O tilintar da campainha aguçou os seus sentidos. E agora, o que aconteceria? Alguém iria atender? Ao som da terceira tentativa veio a sua resposta. Usava um vestido branco de linho que pendia de seus ombros desnudos. Os longos cabelos levemente ondulados cor de mel. Aquele semblante diabólicamente angelical, que ele jamais esquecera. Ana, sua ex-mulher, viera do quarto para atender a porta.
— Olá, estava esperando por vocês.
Fechou a porta, cumprimentou o casal que acomodou-se no sofá e desferiu um lancinante sorriso malicioso em direção à parede, onde sabia que Pablo a tudo espreitava silenciosamente.
Ele não podia acreditar no espetáculo bizarro que seus olhos lhe proporcionavam. Estavam ali, em frente aos seus olhos Alexander e Julia. Seu melhor amigo de infância e sua única e verdadeira paixão, de mãos dadas em sua sala, em seu sofá.
— Viemos trazer o convite do nosso casamento para vocês.
Ana falava como se ainda estivessem casados e felizes. Pegou o convite das mãos de Julia e afirmou com certeza que eles compareceriam à cerimônia e à recepção. Curiosa, com seu olhar atento, que sempre fascinara Pablo, Julia perguntou onde ele estava. Ana prontamente respondeu que estava em uma viagem a negócios, mas que até a data do casamento estaria de volta.
Seu corpo todo tremia em um furor espasmódico. Ódio era tudo o que sentia. Queria poder se libertar de seu sepulcro e destruir todos aqueles traidores. Como podia Alexander ousar desposar aquela à quem ele sempre amou, mas que por obra do destino fora obrigado a deixar. Como podia? Qualquer um, menos ele. Como Ana conseguira a chave de sua casa? Por que tudo isso estava acontecendo? Perguntas que não saíam de sua cabeça. Por que com ele? Que sempre julgara-se um sujeito correto, trabalhador, marido fiel, temente a Deus. Por que?

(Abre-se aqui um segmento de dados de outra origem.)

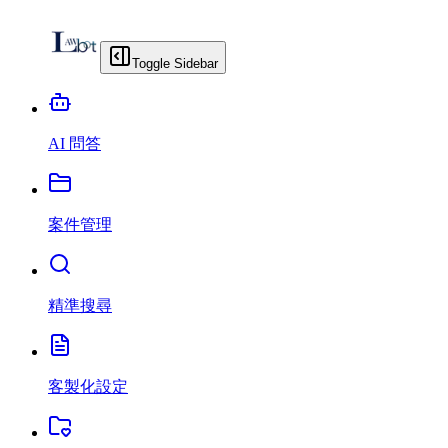
Toggle Sidebar
AI 問答
案件管理
精準搜尋
客製化設定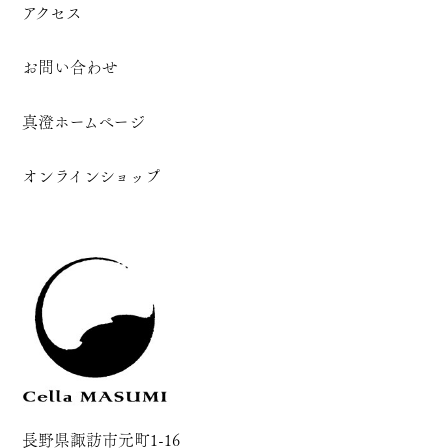
アクセス
お問い合わせ
真澄ホームページ
オンラインショップ
長野県諏訪市元町1-16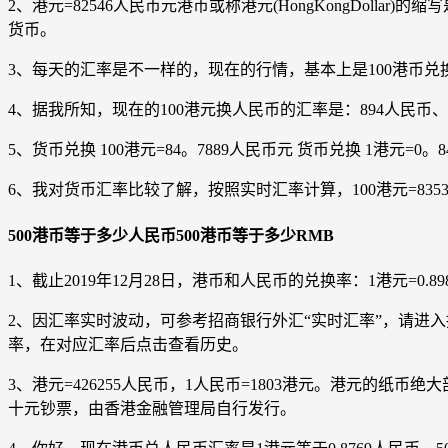
2、港元=82546人民币元港币或称港元(HongKongDolla
货币。
3、每天的汇率是不一样的，现在的行情，基本上是100港币兑
4、据我所知，现在的100港元换人民币的汇率是：894人民币、1
5、货币兑换 100港元=84。7889人民币元 货币兑换 1港元=0。84
6、我对货币汇率比较了解，按照实时汇率计算，100港元=8353
500港币等于多少人民币500港币等于多少RMB
1、截止2019年12月28日，港币和人民币的兑换率：1港元=0.
2、因汇率实时波动，可参考招商银行外汇“实时汇率”，请进
率，在对应汇率后点击查看历史。
3、港元=426255人民币，1人民币=1803港元。港元
十元钞票，由香港金融管理局自行发行。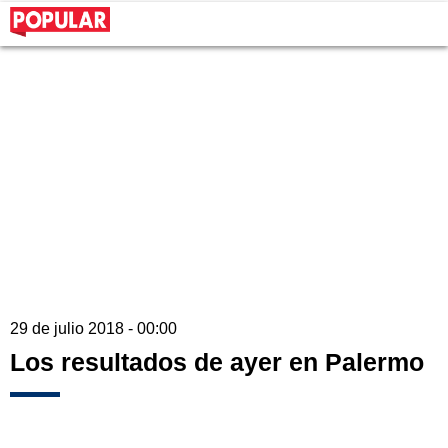
29 de julio 2018 - 00:00
Los resultados de ayer en Palermo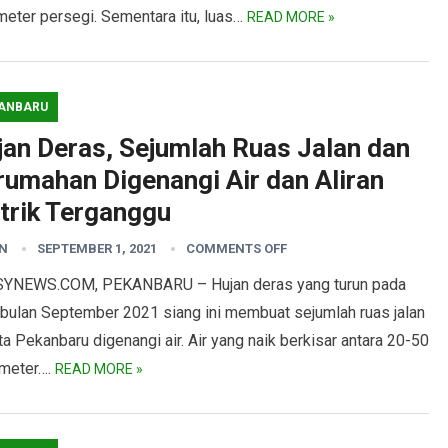
meter persegi. Sementara itu, luas…
READ MORE »
ANBARU
jan Deras, Sejumlah Ruas Jalan dan
rumahan Digenangi Air dan Aliran
strik Terganggu
N
SEPTEMBER 1, 2021
COMMENTS OFF
YNEWS.COM, PEKANBARU – Hujan deras yang turun pada
 bulan September 2021 siang ini membuat sejumlah ruas jalan
ta Pekanbaru digenangi air. Air yang naik berkisar antara 20-50
imeter….
READ MORE »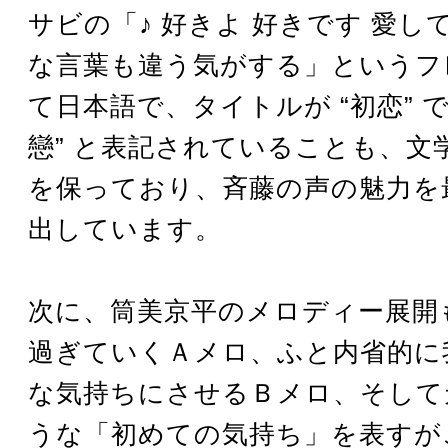
サビの「♪ 好きよ 好きです 愛し
な言葉も違う気がする」というフ
て日本語で、タイトルが “初恋” で
戀” と表記されていることも、文
を保っており、斉藤の声の魅力を
出しています。
次に、筒美京平のメロディー展開
過ぎていくＡメロ、ふと内省的に
な気持ちにさせるＢメロ、そして
うな「初めての気持ち」を表すが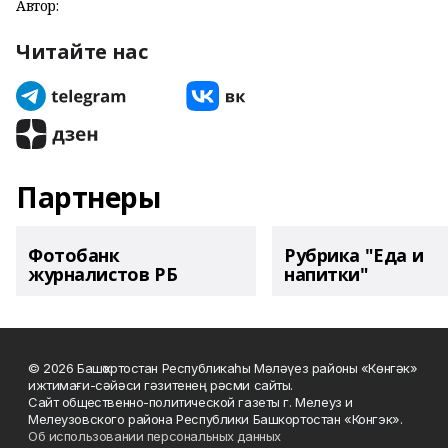
Автор:
Читайте нас
Партнеры
Фотобанк
Рубрика "Еда и
журналистов РБ
напитки"
© 2026 Башҡортостан Республикаһы Мәләүез районы «Көнгәк»
ижтимағи-сәйәси гәзитенең рәсми сайты.
Сайт общественно-политической газеты г. Мелеуз и
Мелеузовского района Республики Башкортостан «Конгэк».
Об использовании персональных данных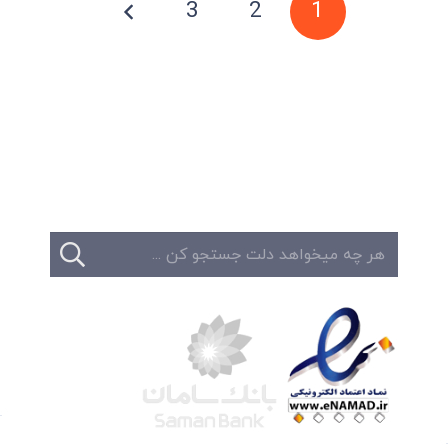
3
2
1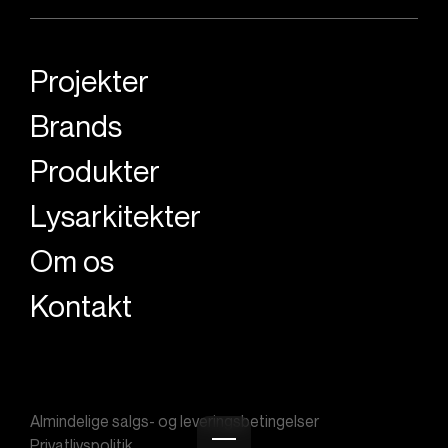
Projekter
Brands
Produkter
Lysarkitekter
Om os
Kontakt
Almindelige salgs- og leveringsbetingelser
Privatlivspolitik
Burger menu icon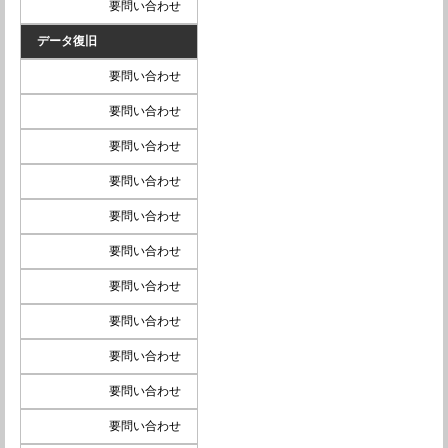
要問い合わせ
データ復旧
要問い合わせ
要問い合わせ
要問い合わせ
要問い合わせ
要問い合わせ
要問い合わせ
要問い合わせ
要問い合わせ
要問い合わせ
要問い合わせ
要問い合わせ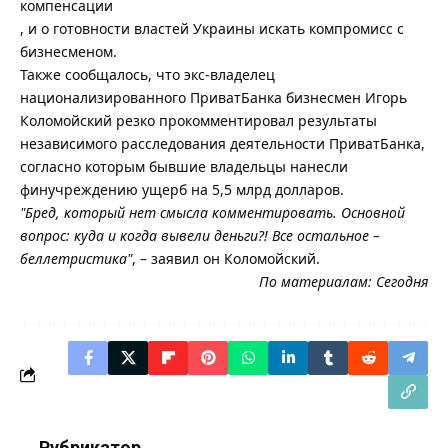
компенсации
, и о готовности властей Украины искать компромисс с
бизнесменом.
Также сообщалось, что экс-владелец
национализированного ПриватБанка бизнесмен Игорь
Коломойский резко прокомментировал результаты
независимого расследования деятельности ПриватБанка,
согласно которым бывшие владельцы нанесли
финучреждению ущерб на 5,5 млрд долларов.
"Бред, который нет смысла комментировать. Основной
вопрос: куда и когда вывели деньги?! Все остальное –
беллетристика"
, – заявил он Коломойский.
По материалам:
Сегодня
Рубрикатор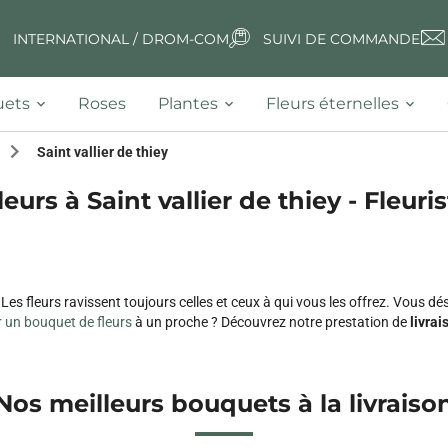
INTERNATIONAL / DROM-COM
SUIVI DE COMMANDE
ets
Roses
Plantes
Fleurs éternelles
Saint vallier de thiey
eurs à Saint vallier de thiey - Fleuri
s fleurs ravissent toujours celles et ceux à qui vous les offrez. Vous désir
 un bouquet de fleurs
à un proche ? Découvrez notre prestation de
livrai
Nos meilleurs bouquets à la livraiso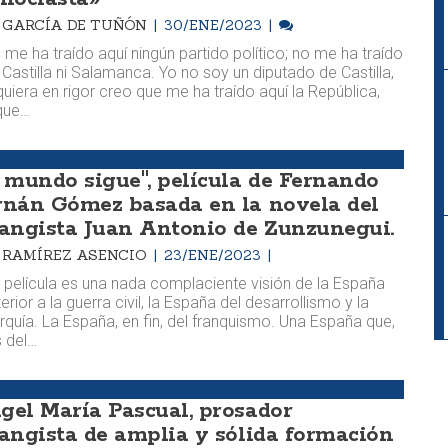
M. GARCÍA DE TUÑÓN
30/ENE/2023
 me ha traído aquí ningún partido político; no me ha traído
 Castilla ni Salamanca. Yo no soy un diputado de Castilla,
iquiera en rigor creo que me ha traído aquí la República,
que…
l mundo sigue", película de Fernando
rnán Gómez basada en la novela del
langista Juan Antonio de Zunzunegui.
M. RAMÍREZ ASENCIO
23/ENE/2023
 película es una nada complaciente visión de la España
erior a la guerra civil, la España del desarrollismo y la
rquía. La España, en fin, del franquismo. Una España que,
s del…
gel María Pascual, prosador
langista de amplia y sólida formación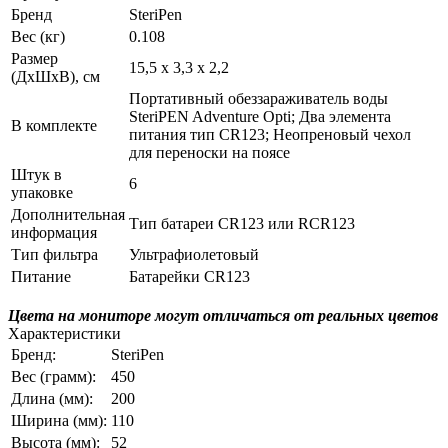
Бренд
SteriPen
Вес (кг)
0.108
Размер
15,5 х 3,3 х 2,2
(ДхШхВ), см
Портативный обеззараживатель воды
SteriPEN Adventure Opti; Два элемента
В комплекте
питания тип CR123; Неопреновый чехол
для переноски на поясе
Штук в
6
упаковке
Дополнительная
Тип батареи CR123 или RCR123
информация
Тип фильтра
Ультрафиолетовый
Питание
Батарейки CR123
Цвета на мониторе могут отличаться от реальных цветов
Характеристики
Бренд:
SteriPen
Вес (грамм):
450
Длина (мм):
200
Ширина (мм):
110
Высота (мм):
52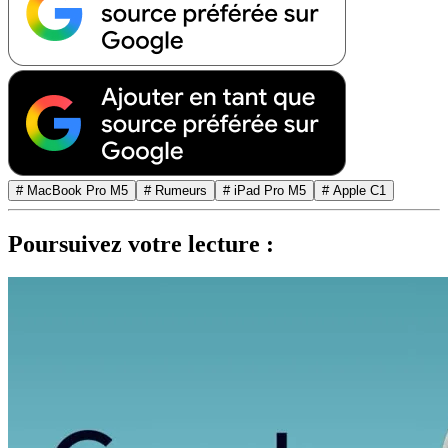
# MacBook Pro M5
# Rumeurs
# iPad Pro M5
# Apple C1
Poursuivez votre lecture :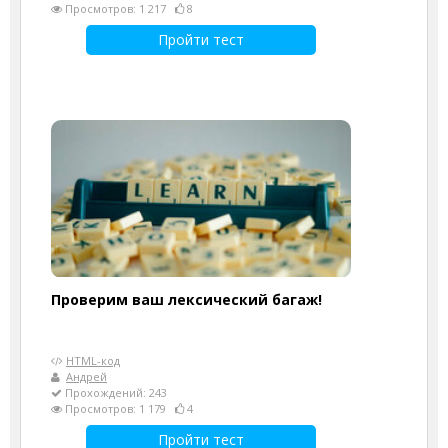
Просмотров: 1 217
8
Пройти тест
Проверим ваш лексический багаж!
HTML-код
Андрей
Прохождений: 243
Просмотров: 1 179
4
Пройти тест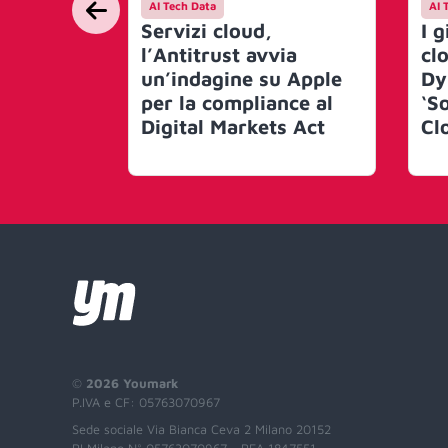
AI Tech Data
AI 
Servizi cloud,
I 
l’Antitrust avvia
cl
un’indagine su Apple
Dy
per la compliance al
‘S
Digital Markets Act
Cl
©
2026 Youmark
P.IVA e CF: 05763070967
Sede sociale Via Bianca Ceva 2 Milano 20152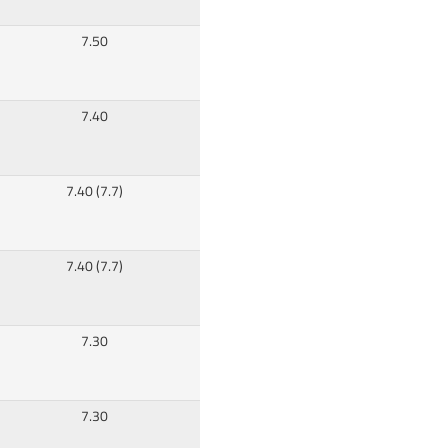
7.50
7.40
7.40 (7.7)
7.40 (7.7)
7.30
7.30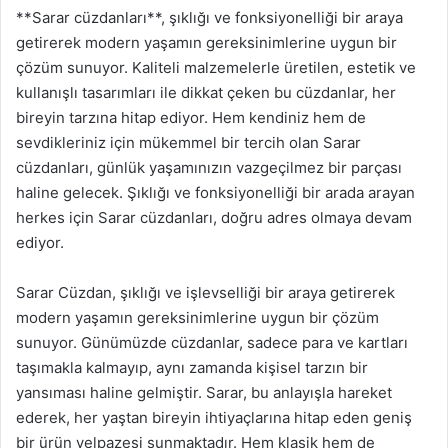
**Sarar cüzdanları**, şıklığı ve fonksiyonelliği bir araya
getirerek modern yaşamın gereksinimlerine uygun bir
çözüm sunuyor. Kaliteli malzemelerle üretilen, estetik ve
kullanışlı tasarımları ile dikkat çeken bu cüzdanlar, her
bireyin tarzına hitap ediyor. Hem kendiniz hem de
sevdikleriniz için mükemmel bir tercih olan Sarar
cüzdanları, günlük yaşamınızın vazgeçilmez bir parçası
haline gelecek. Şıklığı ve fonksiyonelliği bir arada arayan
herkes için Sarar cüzdanları, doğru adres olmaya devam
ediyor.
Sarar Cüzdan, şıklığı ve işlevselliği bir araya getirerek
modern yaşamın gereksinimlerine uygun bir çözüm
sunuyor. Günümüzde cüzdanlar, sadece para ve kartları
taşımakla kalmayıp, aynı zamanda kişisel tarzın bir
yansıması haline gelmiştir. Sarar, bu anlayışla hareket
ederek, her yaştan bireyin ihtiyaçlarına hitap eden geniş
bir ürün yelpazesi sunmaktadır. Hem klasik hem de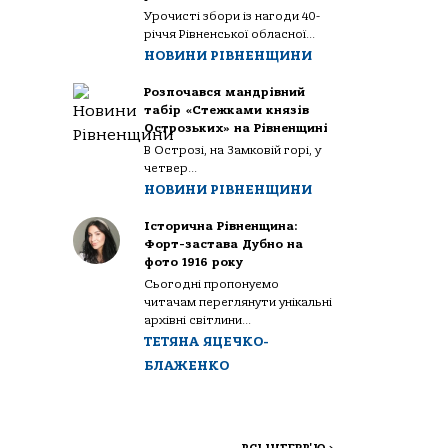
Урочисті збори із нагоди 40-
річчя Рівненської обласної...
НОВИНИ РІВНЕНЩИНИ
Розпочався мандрівний
табір «Стежками князів
Острозьких» на Рівненщині
В Острозі, на Замковій горі, у
четвер...
НОВИНИ РІВНЕНЩИНИ
Історична Рівненщина:
Форт-застава Дубно на
фото 1916 року
Сьогодні пропонуємо
читачам переглянути унікальні
архівні світлини...
ТЕТЯНА ЯЦЕЧКО-
БЛАЖЕНКО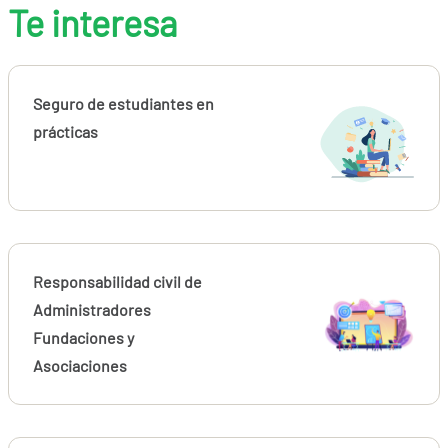
Te interesa
Seguro de estudiantes en
prácticas
Responsabilidad civil de
Administradores
Fundaciones y
Asociaciones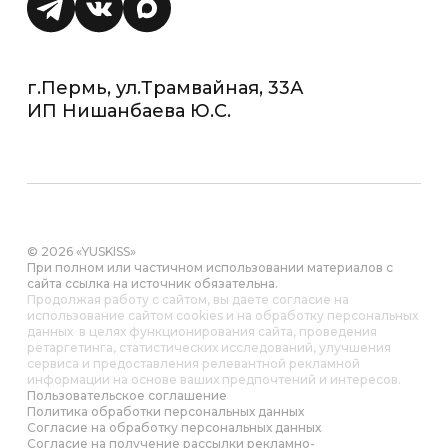
г.Пермь, ул.Трамвайная, 33А
ИП Нишанбаева Ю.С.
© 2026 «YUSKISS»
При полном или частичном использовании материалов с
сайта ссылка на источник обязательна.
Продолжая работу с сайтом, вы даете согласие на
использование сайтом cookies и на обработку персональных
данных в целях функционирования сайта, проведения
ретаргетинга, статистических исследований, улучшения
сервиса и предоставления релевантной рекламной
информации на основе ваших предпочтений и интересов.
Пользовательское соглашение
Политика обработки персональных данных
Согласие на обработку персональных данных
Согласие на получение рассылки рекламно-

Do lado de fora, o trio bebia uma dose do seu Jack Daniel’s em comemoração. Suas gargalhadas soavam como uma orgia infernal. Estavam os três rindo dele. De sua desgraça. De sua derrota. Uma lágrima rolou por sua face e morreu em seus lábios. Sabia de sua condição de impotência. Sabia que nada poderia fazer para evitar aquela dor. Então resolveu aceitá-la e digeri-la com o salgado sabor daquele pranto.
Enfim foram embora. A porta bateu. Ana preencheu seu copo de Whiskey novamente e acendeu um cigarro. A mesma marca que fumava enquanto eram casados. O mesmo cheiro que tantas vezes foi motivo de discussões entre os dois. Passou a mão pelos cabelos e caminhou em direção à parede onde Pablo estava sepultado, ou repousando, como ela preferia dizer.
— Viu só como ela não te amava? Mas não se preocupe, agora nós ficaremos para sempre juntos.
Um anel de fumaça pairou no ar. Abraçada à parede a bela mulher permaneceu. Do outro lado, o par de olhos assustados permaneceu imóvel, pois não havia outra alternativa. Sua morte era certa e seu sofrimento inevitável.